Узнав меня, спрятался под шинель. Я подошла, рукой его погладила.
– Вам надо спать. Вам надо хорошенько отдохнуть.
– Ни, ни, не могу отдохнуць, я стал проклятый, у меня подушка кровью пахнец…
Я успокаивала, как умела. Пылающие руки, влажный лоб, растрепанная бороденка… За «великую Россию»! Я стала напевать вполголоса, а он притих. Коптилка-лампочка потрескивала. В большой палате двое не заснули еще, резались в носы. Мне слышно было шлепанье их карт, грубые голоса. Я вспомнила Париж. Представился тот вечер герцогини, под открытым небом, и рога охот старинных, и Диана, нимфы, голубые звезды над Булонским лесом, лебеди на озере… Кэлка вдруг взял меня за руку, погладил.

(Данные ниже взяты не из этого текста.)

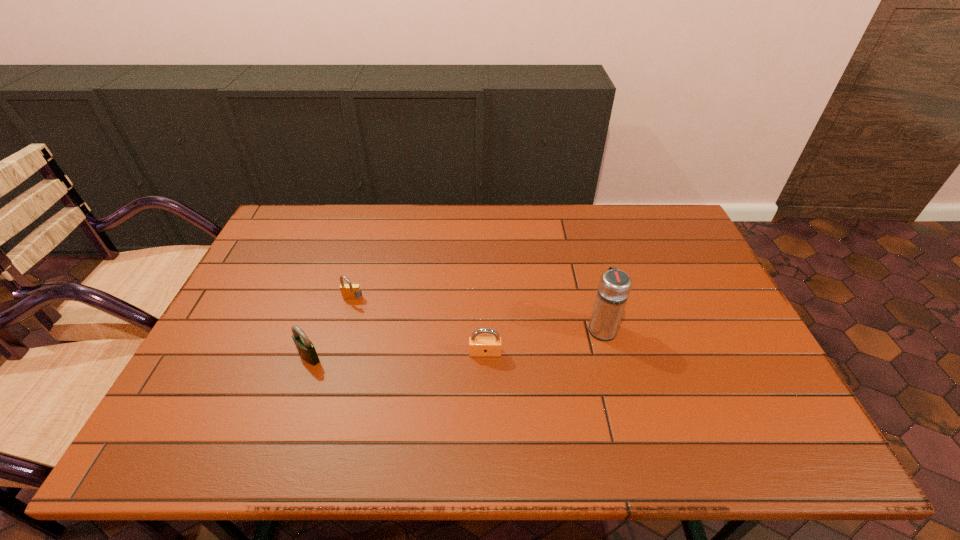
At what (x,y) coordinates should I click in order to perform the action: click on vacant space located on the back of the leftmost object. Please return your answer as a coordinate pair (x, y). The height and width of the screenshot is (540, 960). Looking at the image, I should click on (321, 325).

Find the location of a particular element. vacant space located 0.110m on the side with the combination dials of the farthest object is located at coordinates (343, 334).

Where is `free space located 0.110m to unlock the rightmost padlock from the front`? free space located 0.110m to unlock the rightmost padlock from the front is located at coordinates (486, 395).

Locate an element on the screen. The image size is (960, 540). free space at the far edge of the desktop is located at coordinates (591, 238).

Find the location of `free region at the near edge`. free region at the near edge is located at coordinates (528, 457).

This screenshot has height=540, width=960. Find the location of `free region at the left edge of the desktop`. free region at the left edge of the desktop is located at coordinates (232, 385).

The height and width of the screenshot is (540, 960). I want to click on blank area at the right edge, so click(696, 353).

In the image, there is a desktop. At what (x,y) coordinates should I click in order to perform the action: click on vacant space at the near left corner. Please return your answer as a coordinate pair (x, y). Looking at the image, I should click on (228, 426).

You are a GUI agent. You are given a task and a screenshot of the screen. Output one action in this format:
    pyautogui.click(x=<x>, y=<y>)
    Task: Click on the vacant space at the far right corner of the desktop
    This screenshot has height=540, width=960.
    Given the screenshot: What is the action you would take?
    coord(655,211)

You are a GUI agent. You are given a task and a screenshot of the screen. Output one action in this format:
    pyautogui.click(x=<x>, y=<y>)
    Task: Click on the free spot between the rightmost padlock and the second farthest object
    
    Given the screenshot: What is the action you would take?
    pyautogui.click(x=543, y=340)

– Зжена померла, маму померла, один остался, позжалеть некому.
Он помолчал.
– Я на войну боль-се не пойду. Луцьше руки на себя накладу… Покойней, покойней… – он ткнул на себя пальцем, – когда здесь сидите, только никомю не сказывайте: не пойду я больше на войну.
Я возвратилась в комнату дежурного в волнении. Спать не хотелось. Ветер грохотал, ночь выла страшным и извечным воем. Накинувши пальто, я вышла в сени, к заднему крыльцу – рукой уверенной отворила дверь. Черная тьма ринулась на меня – влажная и душистая, крепко-могучий запах осени. Я знала, эта дверь выходит прямо в поле. И октябрьский ветер невозбранно пролетал над пустынным этим полем, напояя терпким, горьким.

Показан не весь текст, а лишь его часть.